Jednym z głównych akcentów Święta Miłosierdzia jest publiczna cześć obrazu Jezusa Miłosiernego. Po zakończonej Mszy św. obraz niesiono w uroczystej procesji tak, aby każdy mógł spojrzeć na niego z bliska. Następnie wierni odśpiewali Koronkę. Każdego roku szczególnym momentem jest pobłogosławienie obrazów Jezusa Miłosiernego. Dzisiaj pewnie już nie ma domu i mieszkania, w którym brakowałoby takiego obrazu. Ostatnim akcentem uroczystości było ucałowanie relikwii św. s. Faustyny Kowalskiej. Wierni podchodzili do Księdza Biskupa, aby ucałować relikwiarz.

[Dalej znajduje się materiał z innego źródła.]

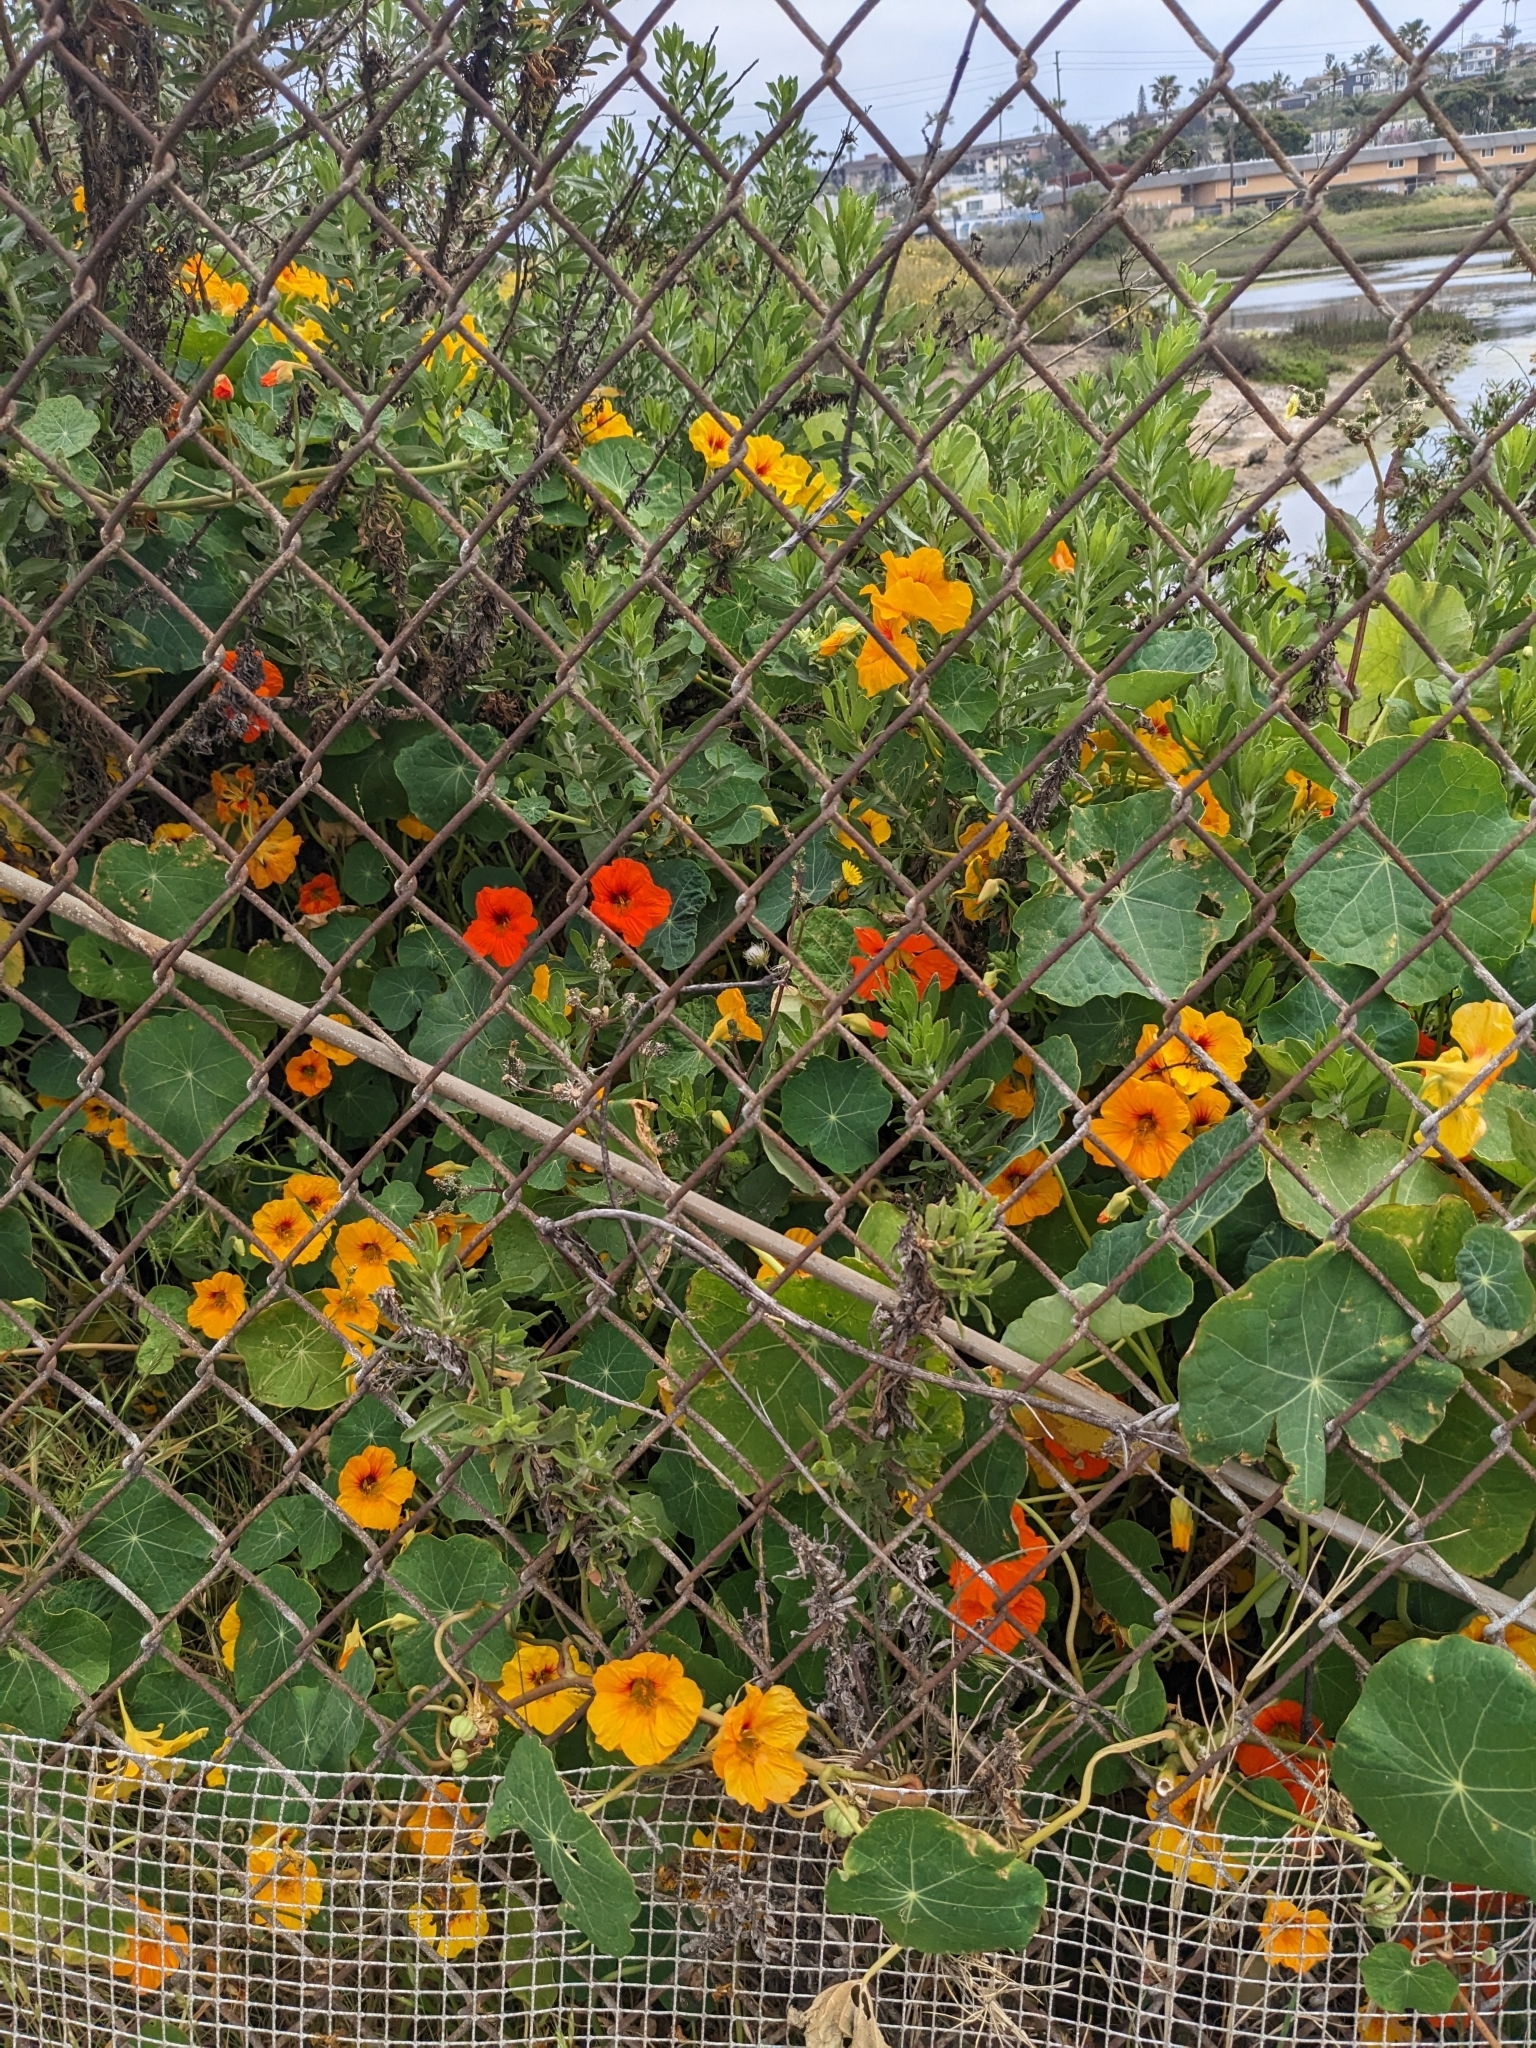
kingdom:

Święto Miłosierdzia Bożego ma być nie tylko dniem szczególnej czci Boga w tej tajemnicy, lecz także łaski dla wszystkich ludzi, zwłaszcza grzeszników. Tego dnia w Diecezjalnym Sanktuarium Miłosierdzia Bożego rzesze wiernych przystąpiły do Źródła Życia.
Wszyscy, którzy pragną nie tylko w tym dniu uczcić Miłosierdzie Boże i prosić o nie, mogą to uczynić codziennie. Kustosz sanktuarium zaprasza do korzystania ze Zdroju Miłosierdzia - w każdy piątek o godz. 15 odprawiana jest Godzina Miłosierdzia Bożego.